Visiting the Consulates

Being based in NYC, I have access to various consulates. Unfortunately there are no tourist boards based in NYC for most of these countries, so I used the consulate as my tourist board. Some were more helpful than others.

To be fair, they offer services to their citizens and it’s not really their role to provide tourist services. I wanted them to talk about their favorite places. Only Ozzie from the Peru Consulate took the challenge 🙂

Uruguay Consulate: The woman I met recommended Colonia, Punta del Diablo and Cabo Polonio. She also recommended Tas’ de Viaje hostel in Punta del Esta because Aco and Juan, the owners, are her friends, and told me to tell them that she recommended me if I made it that way.

Address: 420 Madison Avenue 6th Floor

Bolivian Consulate: I learned that if I want to get my Bolivian visa in advance I will need to provide a police report from my local police station noting that I am an upstanding citizen. 
 
Address: 211 East 43rd Street Ste. 1004

Ecuador Consulate: The woman at the window seemed shocked that I wanted information and found me a bunch of worn-in brochures that looked like they were stuffed in a drawer for a few years. When I asked about her favorite places – she gave me the name of one beach.

To be fair, the Ecuador Consulate was the most crowded. I had to take a number and wait to be called. In the meantime I chatted up the security guy to see if I could get additional information. I wanted to find out what he loved best about his country (thinking he was from Ecuador), and he told me that he was from Nicaragua. So our conversation went something like this.

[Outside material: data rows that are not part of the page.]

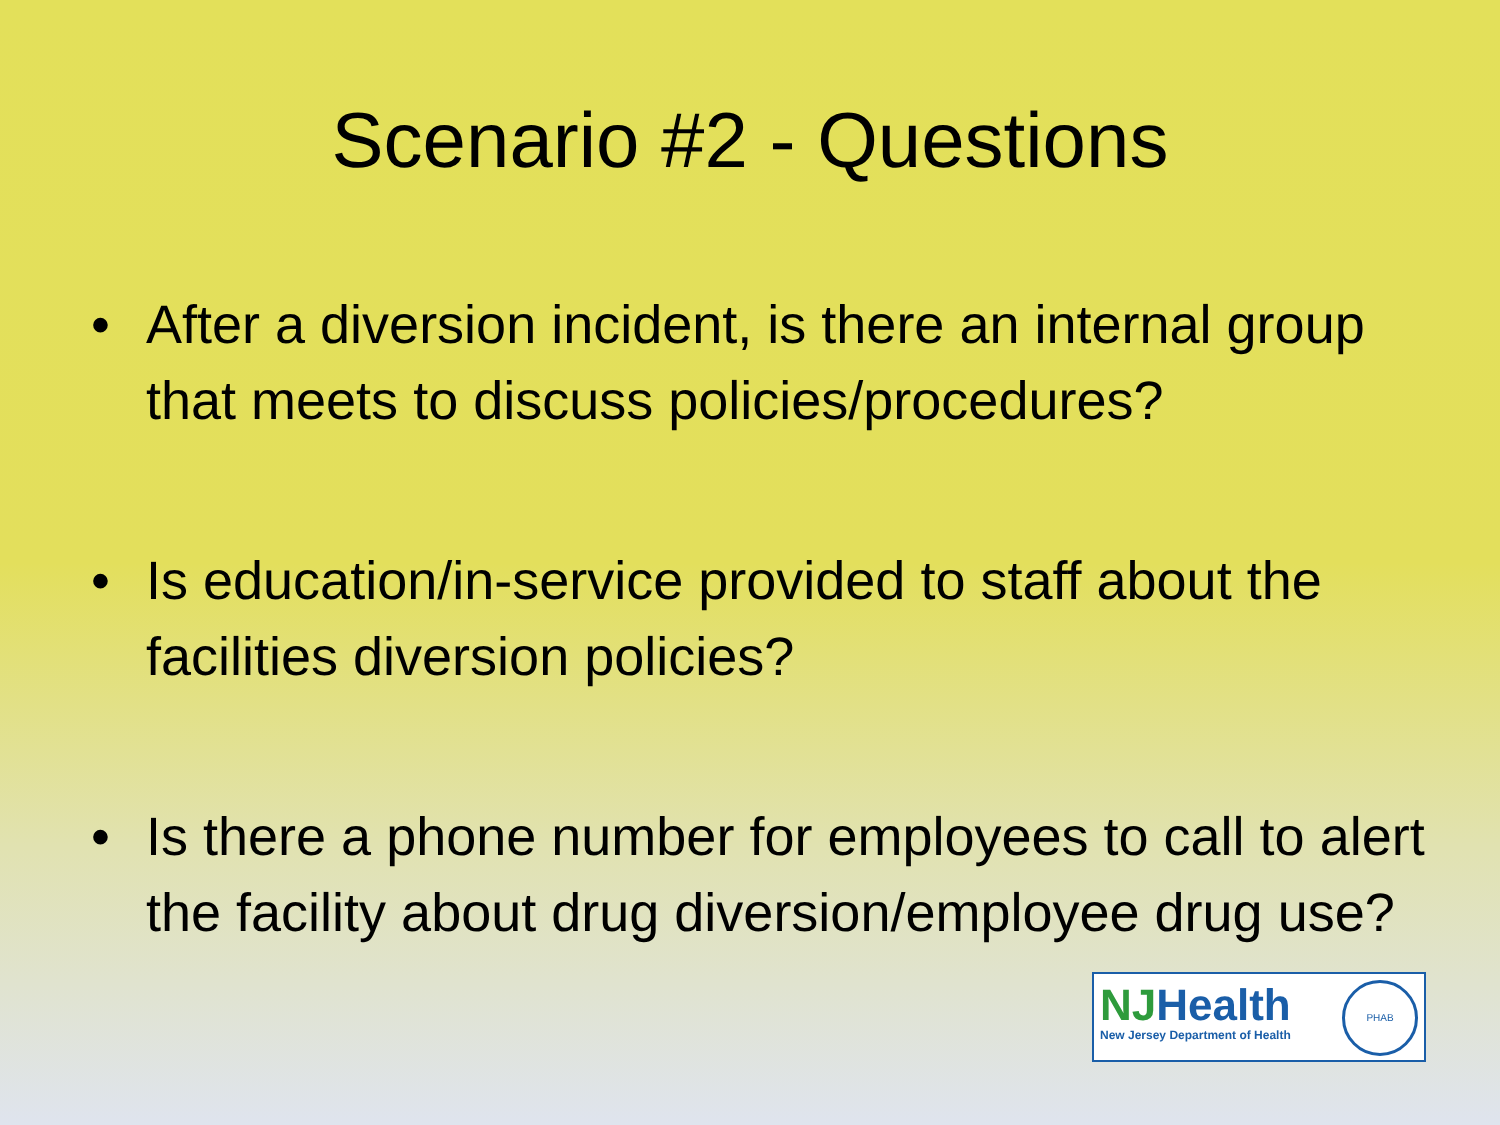Scenario #2 - Questions
• After a diversion incident, is there an internal group that meets to discuss policies/procedures?
• Is education/in-service provided to staff about the facilities diversion policies?
• Is there a phone number for employees to call to alert the facility about drug diversion/employee drug use?
NJHealth
New Jersey Department of Health
PHAB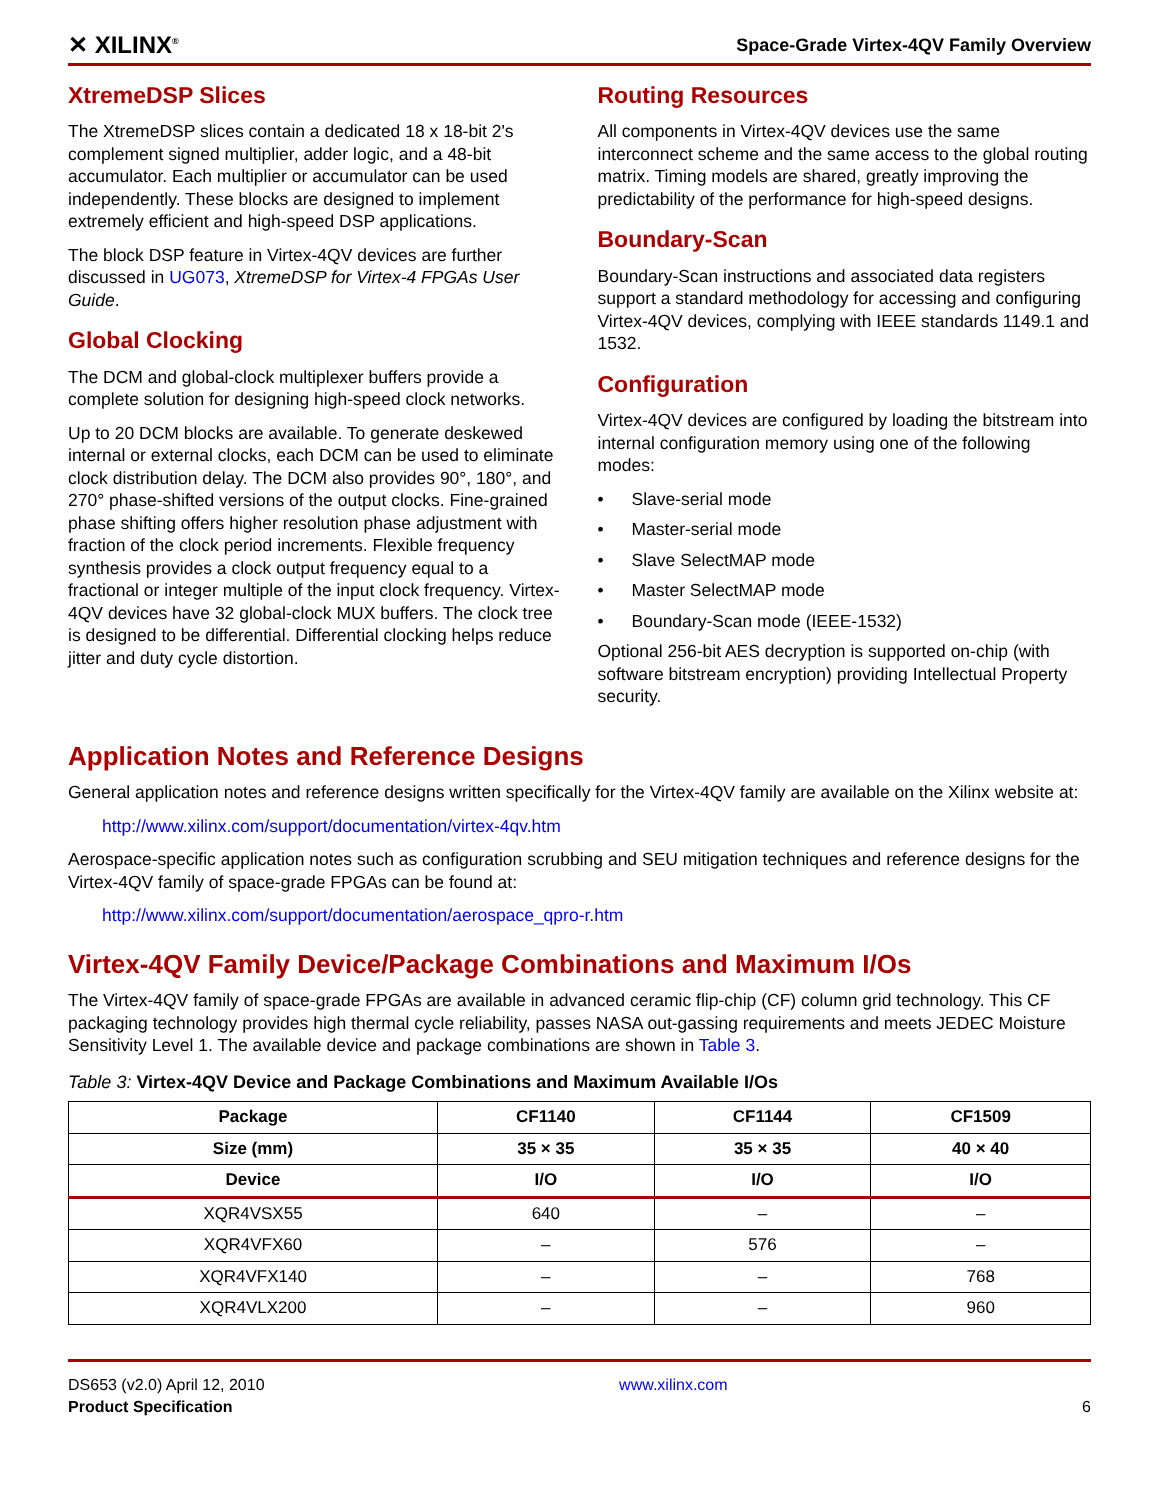✕ XILINX<sup>®</sup>
Space-Grade Virtex-4QV Family Overview
XtremeDSP Slices
The XtremeDSP slices contain a dedicated 18 x 18-bit 2's complement signed multiplier, adder logic, and a 48-bit accumulator. Each multiplier or accumulator can be used independently. These blocks are designed to implement extremely efficient and high-speed DSP applications.
The block DSP feature in Virtex-4QV devices are further discussed in UG073, XtremeDSP for Virtex-4 FPGAs User Guide.
Global Clocking
The DCM and global-clock multiplexer buffers provide a complete solution for designing high-speed clock networks.
Up to 20 DCM blocks are available. To generate deskewed internal or external clocks, each DCM can be used to eliminate clock distribution delay. The DCM also provides 90°, 180°, and 270° phase-shifted versions of the output clocks. Fine-grained phase shifting offers higher resolution phase adjustment with fraction of the clock period increments. Flexible frequency synthesis provides a clock output frequency equal to a fractional or integer multiple of the input clock frequency. Virtex-4QV devices have 32 global-clock MUX buffers. The clock tree is designed to be differential. Differential clocking helps reduce jitter and duty cycle distortion.
Routing Resources
All components in Virtex-4QV devices use the same interconnect scheme and the same access to the global routing matrix. Timing models are shared, greatly improving the predictability of the performance for high-speed designs.
Boundary-Scan
Boundary-Scan instructions and associated data registers support a standard methodology for accessing and configuring Virtex-4QV devices, complying with IEEE standards 1149.1 and 1532.
Configuration
Virtex-4QV devices are configured by loading the bitstream into internal configuration memory using one of the following modes:
• Slave-serial mode
• Master-serial mode
• Slave SelectMAP mode
• Master SelectMAP mode
• Boundary-Scan mode (IEEE-1532)
Optional 256-bit AES decryption is supported on-chip (with software bitstream encryption) providing Intellectual Property security.
Application Notes and Reference Designs
General application notes and reference designs written specifically for the Virtex-4QV family are available on the Xilinx website at:
http://www.xilinx.com/support/documentation/virtex-4qv.htm
Aerospace-specific application notes such as configuration scrubbing and SEU mitigation techniques and reference designs for the Virtex-4QV family of space-grade FPGAs can be found at:
http://www.xilinx.com/support/documentation/aerospace_qpro-r.htm
Virtex-4QV Family Device/Package Combinations and Maximum I/Os
The Virtex-4QV family of space-grade FPGAs are available in advanced ceramic flip-chip (CF) column grid technology. This CF packaging technology provides high thermal cycle reliability, passes NASA out-gassing requirements and meets JEDEC Moisture Sensitivity Level 1. The available device and package combinations are shown in Table 3.
Table 3: Virtex-4QV Device and Package Combinations and Maximum Available I/Os
| Package | CF1140 | CF1144 | CF1509 |
| --- | --- | --- | --- |
| Size (mm) | 35 × 35 | 35 × 35 | 40 × 40 |
| Device | I/O | I/O | I/O |
| XQR4VSX55 | 640 | – | – |
| XQR4VFX60 | – | 576 | – |
| XQR4VFX140 | – | – | 768 |
| XQR4VLX200 | – | – | 960 |
DS653 (v2.0) April 12, 2010
Product Specification
www.xilinx.com
6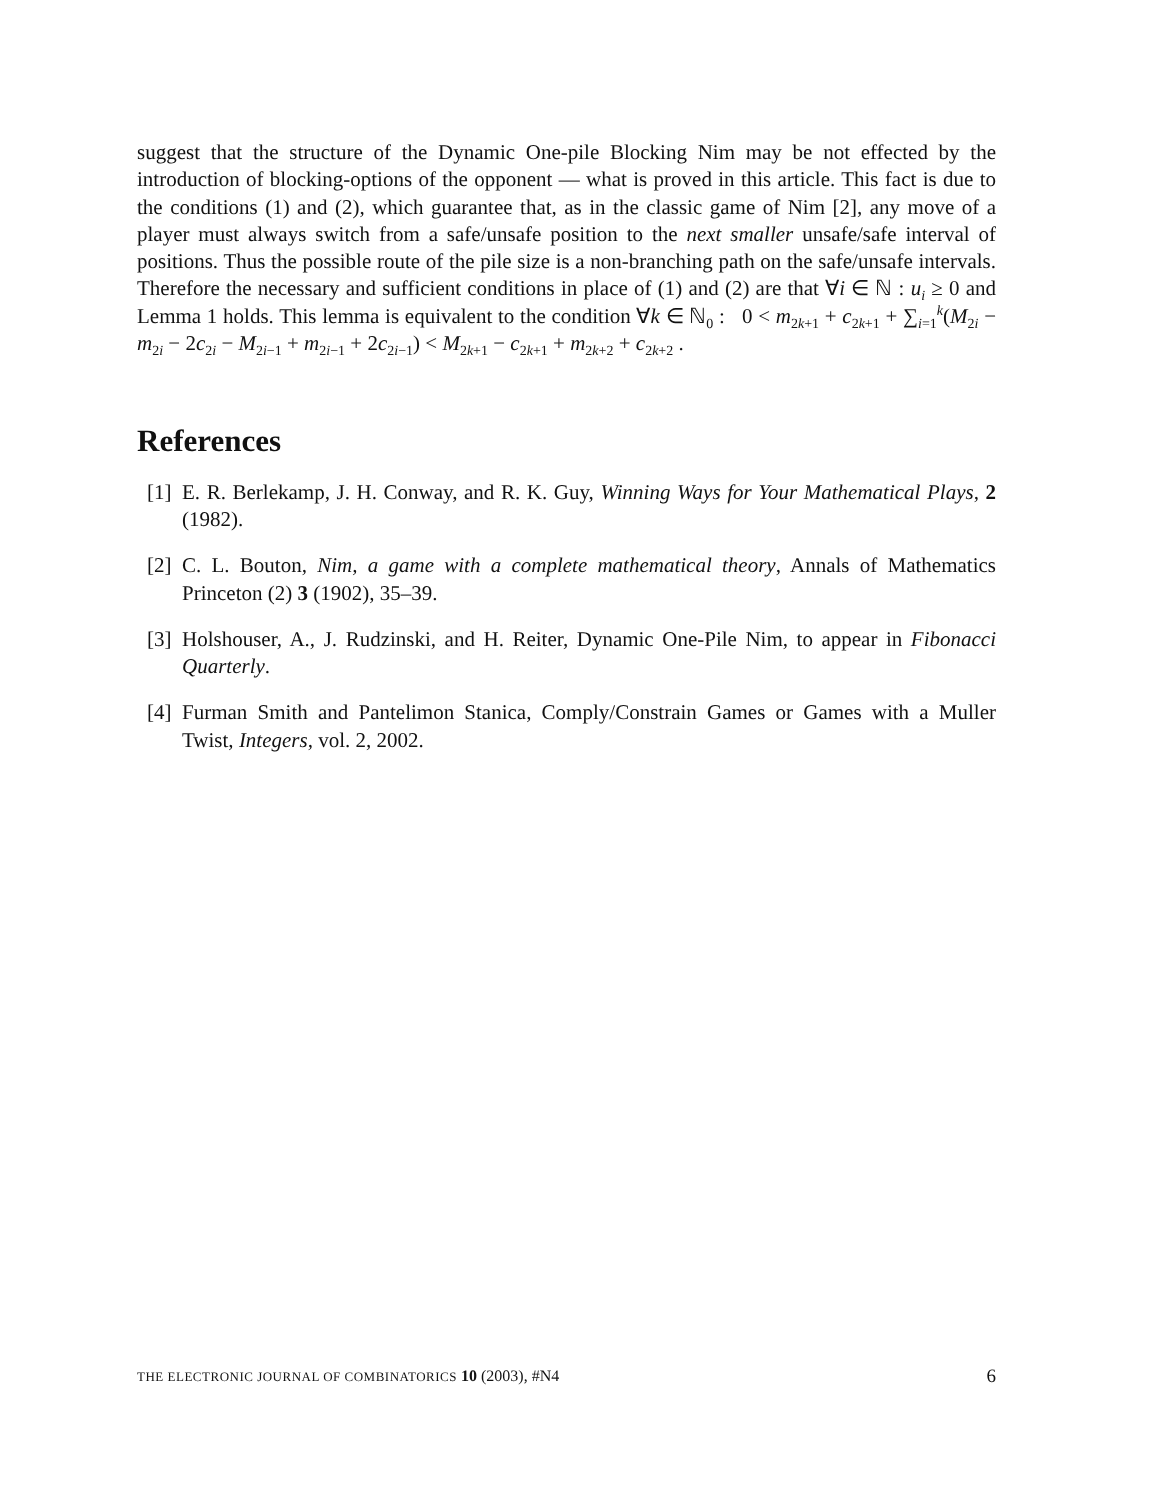suggest that the structure of the Dynamic One-pile Blocking Nim may be not effected by the introduction of blocking-options of the opponent — what is proved in this article. This fact is due to the conditions (1) and (2), which guarantee that, as in the classic game of Nim [2], any move of a player must always switch from a safe/unsafe position to the next smaller unsafe/safe interval of positions. Thus the possible route of the pile size is a non-branching path on the safe/unsafe intervals. Therefore the necessary and sufficient conditions in place of (1) and (2) are that ∀i ∈ ℕ : u<sub>i</sub> ≥ 0 and Lemma 1 holds. This lemma is equivalent to the condition ∀k ∈ ℕ<sub>0</sub> : 0 < m<sub>2k+1</sub> + c<sub>2k+1</sub> + ∑<sub>i=1</sub><sup>k</sup>(M<sub>2i</sub> − m<sub>2i</sub> − 2c<sub>2i</sub> − M<sub>2i−1</sub> + m<sub>2i−1</sub> + 2c<sub>2i−1</sub>) < M<sub>2k+1</sub> − c<sub>2k+1</sub> + m<sub>2k+2</sub> + c<sub>2k+2</sub> .
References
[1] E. R. Berlekamp, J. H. Conway, and R. K. Guy, Winning Ways for Your Mathematical Plays, 2 (1982).
[2] C. L. Bouton, Nim, a game with a complete mathematical theory, Annals of Mathematics Princeton (2) 3 (1902), 35–39.
[3] Holshouser, A., J. Rudzinski, and H. Reiter, Dynamic One-Pile Nim, to appear in Fibonacci Quarterly.
[4] Furman Smith and Pantelimon Stanica, Comply/Constrain Games or Games with a Muller Twist, Integers, vol. 2, 2002.
THE ELECTRONIC JOURNAL OF COMBINATORICS 10 (2003), #N4 6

Me: It’s supposed to be a beautiful country. Do you know much about Ecuador?

His reply: No.

And then my number was called.

Address: 800 2nd Avenue (at 42nd Street)

Chilean Consulate: She told me that the wine region is great (duh) and in South Chile there’s a town called Chiloe that’s worth visiting. It’s pretty far south and I won’t be heading back that way during this trip.

She did send me away with some brochures.

Address: 866 UN Plaza #601 (48th Street and 1st Avenue)

Argentina consulate:

I had gone to the Argentine consulate before our trip last year and also not very helpful. Just brochures.

Address: 12 West 56th Street

 

Peru Consulate:

Ozzie, my new best friend, gave me his thoughts based on when his friends go for normal US vacation – so take the days in mind when you know you will be there longer.

Address: 241 East 49th Street (between 2nd and 3rd Avenues)

 I received tons of info. We talked for nearly twenty minutes. He told me:

  • LAN is best airline within Peru
  • Lima – 2 days is plenty
  • Arequipa – canoeing and chocolate and v good food – spend three days here
  • Mancora – beaches, there is an airport and you can get a bus to Ecuador from here
  • Piura – I don’t remember what he said but it’s next to Mancora in my notes and I have a big star and a box around the name – so clearly was good recommendation.
  • You can get from Tacna to Cusco from Atacama or from Calama (Chile) to Arequipa by air
  • Cusco – 5 days. You need one day to adjust to the altitude. Go shopping but take it easy.
  • Drink coca tea and don’t plan any tours that first day.
  • On the third day in Cusco plan to go to Machu Picchu – if you are not hiking you will take a bus, a train and a van at various intervals of the journey
  • Avoid Puno and Lake Titicaca – big protests happening.

But I say keep an eye out on the political situation because those floating islands look amazing. And where would they even protest here?